Few would disagree that we are in the throes of major changes in the global asset management industry. There are major forces reshaping the industry globally.
Acquisitions, mergers and spin-offs from banks are rapidly changing the playing field. This is driven by major regulatory changes, increased capital requirements and the changing economics of the business.
Fund managers are under increased pressure to justify their fees to clients and need to be even more attuned to the specific needs of different investors groups such as pension funds, financial advisors and family offices in their targeted geographical markets.
Actively managed mutual funds and their managers are under particular pressure due to the success of ETFs. An ever-increasing number of managers have launched ETFs and a number of other major players have recently announced plans. Even managers of alternatives have found ways of packaging their offerings as ETFs. This is becoming a hotly-contested space.

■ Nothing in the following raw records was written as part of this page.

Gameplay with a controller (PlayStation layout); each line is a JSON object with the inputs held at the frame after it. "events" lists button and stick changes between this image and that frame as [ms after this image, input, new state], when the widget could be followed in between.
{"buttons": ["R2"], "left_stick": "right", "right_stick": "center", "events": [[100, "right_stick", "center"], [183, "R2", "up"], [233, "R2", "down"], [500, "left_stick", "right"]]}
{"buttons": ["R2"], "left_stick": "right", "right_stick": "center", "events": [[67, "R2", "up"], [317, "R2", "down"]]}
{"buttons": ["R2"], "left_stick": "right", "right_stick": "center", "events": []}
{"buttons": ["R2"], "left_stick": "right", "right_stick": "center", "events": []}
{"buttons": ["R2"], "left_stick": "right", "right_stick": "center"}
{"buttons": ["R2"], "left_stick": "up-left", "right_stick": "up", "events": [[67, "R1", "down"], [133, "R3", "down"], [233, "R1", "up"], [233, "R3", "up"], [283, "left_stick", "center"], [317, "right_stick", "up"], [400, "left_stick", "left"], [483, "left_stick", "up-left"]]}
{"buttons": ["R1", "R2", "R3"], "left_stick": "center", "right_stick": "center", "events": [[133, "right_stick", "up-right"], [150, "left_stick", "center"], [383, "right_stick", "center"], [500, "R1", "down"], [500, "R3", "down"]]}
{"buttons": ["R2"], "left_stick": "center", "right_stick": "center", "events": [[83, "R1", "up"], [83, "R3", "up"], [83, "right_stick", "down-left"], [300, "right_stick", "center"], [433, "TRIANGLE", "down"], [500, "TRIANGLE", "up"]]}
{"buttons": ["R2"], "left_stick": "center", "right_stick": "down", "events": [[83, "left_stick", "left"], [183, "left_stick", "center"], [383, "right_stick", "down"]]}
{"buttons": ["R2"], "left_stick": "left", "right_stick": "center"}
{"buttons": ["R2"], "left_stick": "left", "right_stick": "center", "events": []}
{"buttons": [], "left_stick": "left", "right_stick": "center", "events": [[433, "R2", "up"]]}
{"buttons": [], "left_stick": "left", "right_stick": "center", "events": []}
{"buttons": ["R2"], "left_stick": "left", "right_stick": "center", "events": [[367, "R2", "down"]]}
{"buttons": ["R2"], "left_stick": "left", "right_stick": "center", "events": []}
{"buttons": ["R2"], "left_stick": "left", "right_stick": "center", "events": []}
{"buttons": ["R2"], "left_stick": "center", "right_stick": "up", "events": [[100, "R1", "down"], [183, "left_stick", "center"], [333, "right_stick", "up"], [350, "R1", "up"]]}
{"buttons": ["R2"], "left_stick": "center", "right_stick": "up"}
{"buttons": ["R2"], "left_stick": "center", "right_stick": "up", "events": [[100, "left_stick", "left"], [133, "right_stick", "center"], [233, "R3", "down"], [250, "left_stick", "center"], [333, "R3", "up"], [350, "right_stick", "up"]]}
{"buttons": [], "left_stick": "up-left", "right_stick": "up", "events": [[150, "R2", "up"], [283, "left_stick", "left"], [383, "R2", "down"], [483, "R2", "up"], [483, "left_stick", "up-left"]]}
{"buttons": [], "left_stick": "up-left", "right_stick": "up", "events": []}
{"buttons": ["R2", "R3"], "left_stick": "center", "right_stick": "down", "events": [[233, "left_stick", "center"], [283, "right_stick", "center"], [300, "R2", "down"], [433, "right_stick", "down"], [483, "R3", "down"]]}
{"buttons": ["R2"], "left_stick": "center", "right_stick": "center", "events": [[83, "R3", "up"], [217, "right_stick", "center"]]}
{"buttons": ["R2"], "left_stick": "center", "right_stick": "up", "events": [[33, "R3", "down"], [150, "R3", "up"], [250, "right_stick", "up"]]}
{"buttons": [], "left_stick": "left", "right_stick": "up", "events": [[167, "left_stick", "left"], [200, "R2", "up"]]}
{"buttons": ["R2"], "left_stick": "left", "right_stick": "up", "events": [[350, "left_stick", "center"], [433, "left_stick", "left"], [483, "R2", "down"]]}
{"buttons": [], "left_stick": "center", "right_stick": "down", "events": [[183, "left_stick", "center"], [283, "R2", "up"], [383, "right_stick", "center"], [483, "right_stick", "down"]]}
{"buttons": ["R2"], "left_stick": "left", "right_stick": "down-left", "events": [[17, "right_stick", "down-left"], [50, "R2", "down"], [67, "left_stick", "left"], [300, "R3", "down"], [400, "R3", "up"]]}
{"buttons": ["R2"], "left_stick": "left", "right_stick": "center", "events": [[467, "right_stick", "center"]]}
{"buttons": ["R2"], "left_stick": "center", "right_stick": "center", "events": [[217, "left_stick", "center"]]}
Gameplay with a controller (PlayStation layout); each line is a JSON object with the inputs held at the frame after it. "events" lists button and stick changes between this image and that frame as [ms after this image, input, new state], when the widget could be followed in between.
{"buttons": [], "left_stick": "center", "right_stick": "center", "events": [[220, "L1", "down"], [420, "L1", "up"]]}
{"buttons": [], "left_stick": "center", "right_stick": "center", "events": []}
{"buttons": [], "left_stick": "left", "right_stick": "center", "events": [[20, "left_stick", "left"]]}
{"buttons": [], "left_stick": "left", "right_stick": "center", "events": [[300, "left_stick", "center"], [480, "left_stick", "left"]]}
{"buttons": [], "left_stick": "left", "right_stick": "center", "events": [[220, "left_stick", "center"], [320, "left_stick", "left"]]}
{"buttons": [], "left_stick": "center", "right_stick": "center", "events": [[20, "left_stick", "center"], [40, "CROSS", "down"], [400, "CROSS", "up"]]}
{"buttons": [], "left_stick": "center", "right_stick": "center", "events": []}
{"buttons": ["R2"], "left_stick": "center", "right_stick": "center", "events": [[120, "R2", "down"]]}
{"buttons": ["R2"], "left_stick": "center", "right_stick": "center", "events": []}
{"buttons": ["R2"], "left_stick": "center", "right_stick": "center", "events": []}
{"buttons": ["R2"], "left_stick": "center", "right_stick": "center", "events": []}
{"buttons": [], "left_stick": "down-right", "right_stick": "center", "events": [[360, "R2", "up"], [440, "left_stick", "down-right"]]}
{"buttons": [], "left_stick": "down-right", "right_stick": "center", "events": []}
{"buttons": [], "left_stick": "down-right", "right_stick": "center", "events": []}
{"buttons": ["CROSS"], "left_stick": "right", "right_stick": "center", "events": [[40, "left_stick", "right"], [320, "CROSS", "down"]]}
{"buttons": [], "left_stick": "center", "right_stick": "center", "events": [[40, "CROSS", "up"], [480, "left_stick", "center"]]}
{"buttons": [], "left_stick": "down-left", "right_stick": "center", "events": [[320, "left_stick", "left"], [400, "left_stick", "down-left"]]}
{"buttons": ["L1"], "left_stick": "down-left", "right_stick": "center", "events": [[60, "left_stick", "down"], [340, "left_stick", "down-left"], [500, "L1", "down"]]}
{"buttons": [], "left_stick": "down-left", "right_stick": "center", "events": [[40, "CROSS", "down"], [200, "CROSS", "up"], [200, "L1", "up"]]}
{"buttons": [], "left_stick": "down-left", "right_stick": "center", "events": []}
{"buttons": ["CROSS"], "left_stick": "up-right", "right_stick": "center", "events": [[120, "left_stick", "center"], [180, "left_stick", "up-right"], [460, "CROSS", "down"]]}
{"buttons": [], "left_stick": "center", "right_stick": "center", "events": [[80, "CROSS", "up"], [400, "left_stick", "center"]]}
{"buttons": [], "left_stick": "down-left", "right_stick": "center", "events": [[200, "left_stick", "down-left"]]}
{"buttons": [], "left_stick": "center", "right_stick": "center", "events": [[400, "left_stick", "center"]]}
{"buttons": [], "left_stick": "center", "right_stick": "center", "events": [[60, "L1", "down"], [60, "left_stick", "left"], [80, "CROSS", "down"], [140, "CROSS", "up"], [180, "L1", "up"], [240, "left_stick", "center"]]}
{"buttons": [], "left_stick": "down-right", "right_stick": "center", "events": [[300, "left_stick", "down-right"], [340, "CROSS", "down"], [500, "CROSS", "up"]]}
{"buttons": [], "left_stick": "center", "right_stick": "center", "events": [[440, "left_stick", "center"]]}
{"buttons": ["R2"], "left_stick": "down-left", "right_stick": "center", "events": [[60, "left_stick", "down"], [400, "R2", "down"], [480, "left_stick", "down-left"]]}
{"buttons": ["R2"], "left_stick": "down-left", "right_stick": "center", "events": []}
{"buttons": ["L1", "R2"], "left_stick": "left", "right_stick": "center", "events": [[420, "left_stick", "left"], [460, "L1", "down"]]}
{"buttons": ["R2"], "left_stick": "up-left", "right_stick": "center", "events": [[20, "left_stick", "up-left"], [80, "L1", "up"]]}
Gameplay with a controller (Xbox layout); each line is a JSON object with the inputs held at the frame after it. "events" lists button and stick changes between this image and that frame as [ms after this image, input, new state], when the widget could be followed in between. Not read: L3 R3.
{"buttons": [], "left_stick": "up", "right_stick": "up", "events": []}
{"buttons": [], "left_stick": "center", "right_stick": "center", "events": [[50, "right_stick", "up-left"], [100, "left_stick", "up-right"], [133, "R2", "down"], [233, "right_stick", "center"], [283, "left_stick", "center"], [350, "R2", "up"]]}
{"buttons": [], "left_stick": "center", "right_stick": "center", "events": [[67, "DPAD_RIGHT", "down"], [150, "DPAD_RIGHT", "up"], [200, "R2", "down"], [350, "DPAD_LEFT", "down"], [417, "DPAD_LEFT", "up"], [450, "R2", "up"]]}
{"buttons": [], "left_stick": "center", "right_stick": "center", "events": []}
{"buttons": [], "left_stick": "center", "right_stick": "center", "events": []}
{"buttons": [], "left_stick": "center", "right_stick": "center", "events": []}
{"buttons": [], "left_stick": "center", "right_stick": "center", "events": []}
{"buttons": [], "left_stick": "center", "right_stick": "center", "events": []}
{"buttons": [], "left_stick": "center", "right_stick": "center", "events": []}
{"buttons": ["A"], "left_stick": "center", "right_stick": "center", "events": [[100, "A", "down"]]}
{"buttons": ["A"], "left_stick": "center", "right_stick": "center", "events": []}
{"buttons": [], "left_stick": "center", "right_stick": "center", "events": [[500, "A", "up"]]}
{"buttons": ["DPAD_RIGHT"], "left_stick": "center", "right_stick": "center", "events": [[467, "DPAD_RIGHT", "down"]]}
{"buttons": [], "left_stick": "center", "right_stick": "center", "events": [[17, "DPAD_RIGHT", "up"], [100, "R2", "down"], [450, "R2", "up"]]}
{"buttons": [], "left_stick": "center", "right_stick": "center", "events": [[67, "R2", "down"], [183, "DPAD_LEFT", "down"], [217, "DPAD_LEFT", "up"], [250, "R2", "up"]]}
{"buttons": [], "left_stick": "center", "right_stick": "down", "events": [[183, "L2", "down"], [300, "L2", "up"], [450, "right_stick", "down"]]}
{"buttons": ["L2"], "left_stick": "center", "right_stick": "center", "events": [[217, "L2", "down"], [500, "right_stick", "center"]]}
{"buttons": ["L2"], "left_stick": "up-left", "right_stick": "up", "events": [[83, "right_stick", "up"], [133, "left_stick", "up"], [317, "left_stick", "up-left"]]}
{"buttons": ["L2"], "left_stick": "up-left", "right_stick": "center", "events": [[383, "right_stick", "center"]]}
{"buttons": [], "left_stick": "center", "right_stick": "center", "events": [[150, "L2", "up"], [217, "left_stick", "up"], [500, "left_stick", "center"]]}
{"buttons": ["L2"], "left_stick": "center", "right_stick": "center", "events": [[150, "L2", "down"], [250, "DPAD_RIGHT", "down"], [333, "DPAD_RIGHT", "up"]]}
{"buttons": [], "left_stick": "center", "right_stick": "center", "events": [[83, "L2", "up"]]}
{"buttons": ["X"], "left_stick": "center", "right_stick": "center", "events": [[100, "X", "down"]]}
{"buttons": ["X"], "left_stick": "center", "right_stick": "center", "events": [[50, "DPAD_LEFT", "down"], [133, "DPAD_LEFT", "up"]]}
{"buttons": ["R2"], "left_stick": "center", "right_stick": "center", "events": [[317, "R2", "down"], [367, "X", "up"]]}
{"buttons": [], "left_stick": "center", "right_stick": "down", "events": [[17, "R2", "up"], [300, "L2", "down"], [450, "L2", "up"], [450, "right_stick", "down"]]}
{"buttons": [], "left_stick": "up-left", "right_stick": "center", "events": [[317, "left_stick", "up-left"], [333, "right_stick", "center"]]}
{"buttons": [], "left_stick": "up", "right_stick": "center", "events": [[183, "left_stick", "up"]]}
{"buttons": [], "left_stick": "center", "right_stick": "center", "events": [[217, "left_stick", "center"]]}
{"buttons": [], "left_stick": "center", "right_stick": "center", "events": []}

In Europe the imminent rolling out of UCITS IV offers greater scope for rationalisation and cost reduction. Master-feeder structures will allow a marriage of domestic and off-shore funds while the Management Company Passport will facilitate increased efficiencies in servicing funds. This is likely to further strengthen the UCITS brand and extend its invasion of Asia and South America.
Managers of alternatives are also adopting the UCITS framework to benefit from its reputation and to reassure very nervous investors. In tandem with this, alternative funds are migrating from offshore locations, notably the Cayman Islands, to safer onshore locations such as Ireland and Luxembourg ahead of the upcoming AIFM Directive and tax clamp-downs.
These overlapping waves of changes are giving rise to a very different industry landscape as some business models are fading, others are growing rapidly offering up a host of opportunities and challenges.
What is clear is that the acute focus on value, efficiency and safety that we have seen in the past year is unlikely to fade, even as the markets have turned fairly positive and risk tolerance is increasing.
The asset servicing industry has likewise come under extreme cost pressure and increased scrutiny. This has led to further consolidation, especially among providers of commoditised services. Other service providers have flourished due to the increased need for separation of functions and transparency within the industry.
The funds industry has always relied heavily on outsourcing of services, but now outsourcing has spread wider and deeper within the industry. Asset managers are now outsourcing many compliance, risk management and other functions previously carried out in-house.
Administrators have turned to specialist providers to enable them to offer the best and most cost-effective solutions across an increasingly wide range of services they are expected to provide to funds.
This unbundling and specialisation of services is gathering pace and is likely to accelerate under UCITS IV and the new AIFMD regime.